Class A can use any of the interfaces of Class B and C
B can use any of the interfaces of C
C can use any of the interfaces of B
I have the above functionality written in JavaScript and I was wondering what's the best and correct way to achieve the same using TypeScript:
import { findLast, isFunction } from "lodash";
class Composite {
constructor(behavior) {
this.behaviors = [];
if (behavior) {
this.add(behavior);
}
}
add(behavior) {
behavior.setClient(this);
this.behaviors.push(behavior);
return this;
}
getMethod(method) {
const b = findLast(this.behaviors, (behavior) =>
isFunction(behavior[method])
);
return b[method].bind(b);
}
}
class Behavior1 {
foo() {
console.log("B1: foo");
}
foo2() {
console.log("B1: foo2");
this.getMethod("bar")();
}
setClient(client) {
this.client = client;
}
getMethod(method) {
return this.client.getMethod(method);
}
}
class Behavior2 {
foo() {
console.log("B2: foo");
this.getMethod("foo2")();
}
bar() {
console.log("B2: bar");
}
setClient(client) {
this.client = client;
}
getMethod(method) {
return this.client.getMethod(method).bind(this);
}
}
const c = new Composite();
c.add(new Behavior1());
c.add(new Behavior2());
c.getMethod("foo")();
c.getMethod("bar")();
// Output:
// B2: foo
// B1: foo2
// B2: bar
// B2: bar
Link to codesandbox: https://codesandbox.io/s/zen-poitras-56f4e?file=/src/index.js
You can review my other answer to see some of the issues and concerns with the previous approach. Here I've created a completely different version from the ground up. There is less code repetition and less tight coupling between the classes.
Behaviors no longer call methods directly and no longer store a reference to the client. Instead, they receive the client (or any object which call get and call methods) as an argument of their register method.

Stored items:
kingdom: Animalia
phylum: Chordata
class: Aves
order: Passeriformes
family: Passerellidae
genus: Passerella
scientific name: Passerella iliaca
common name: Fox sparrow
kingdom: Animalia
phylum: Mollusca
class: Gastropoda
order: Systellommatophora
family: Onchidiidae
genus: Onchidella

=== TO DO ===
1. Do these statements agree with the JavaScript composite excerpt? For each, answer yes or no and quote the words that decide it. (a) The code imports findLast and isFunction from lodash. (b) In the rebuilt version, behaviors still keep a reference to the client. (c) The author says the new version has less code repetition than the previous approach.
2. Reproduce everything in the JavaScript composite excerpt from "Behaviors no longer" down to "their register method.", word for word.

=== OUTPUTS IN ORDER ===
1.
(a) Yes: "import { findLast, isFunction } from "lodash";"
(b) No: "Behaviors no longer call methods directly and no longer store a reference to the client."
(c) Yes: "There is less code repetition and less tight coupling between the classes."

2.
Behaviors no longer call methods directly and no longer store a reference to the client. Instead, they receive the client (or any object which call get and call methods) as an argument of their register method.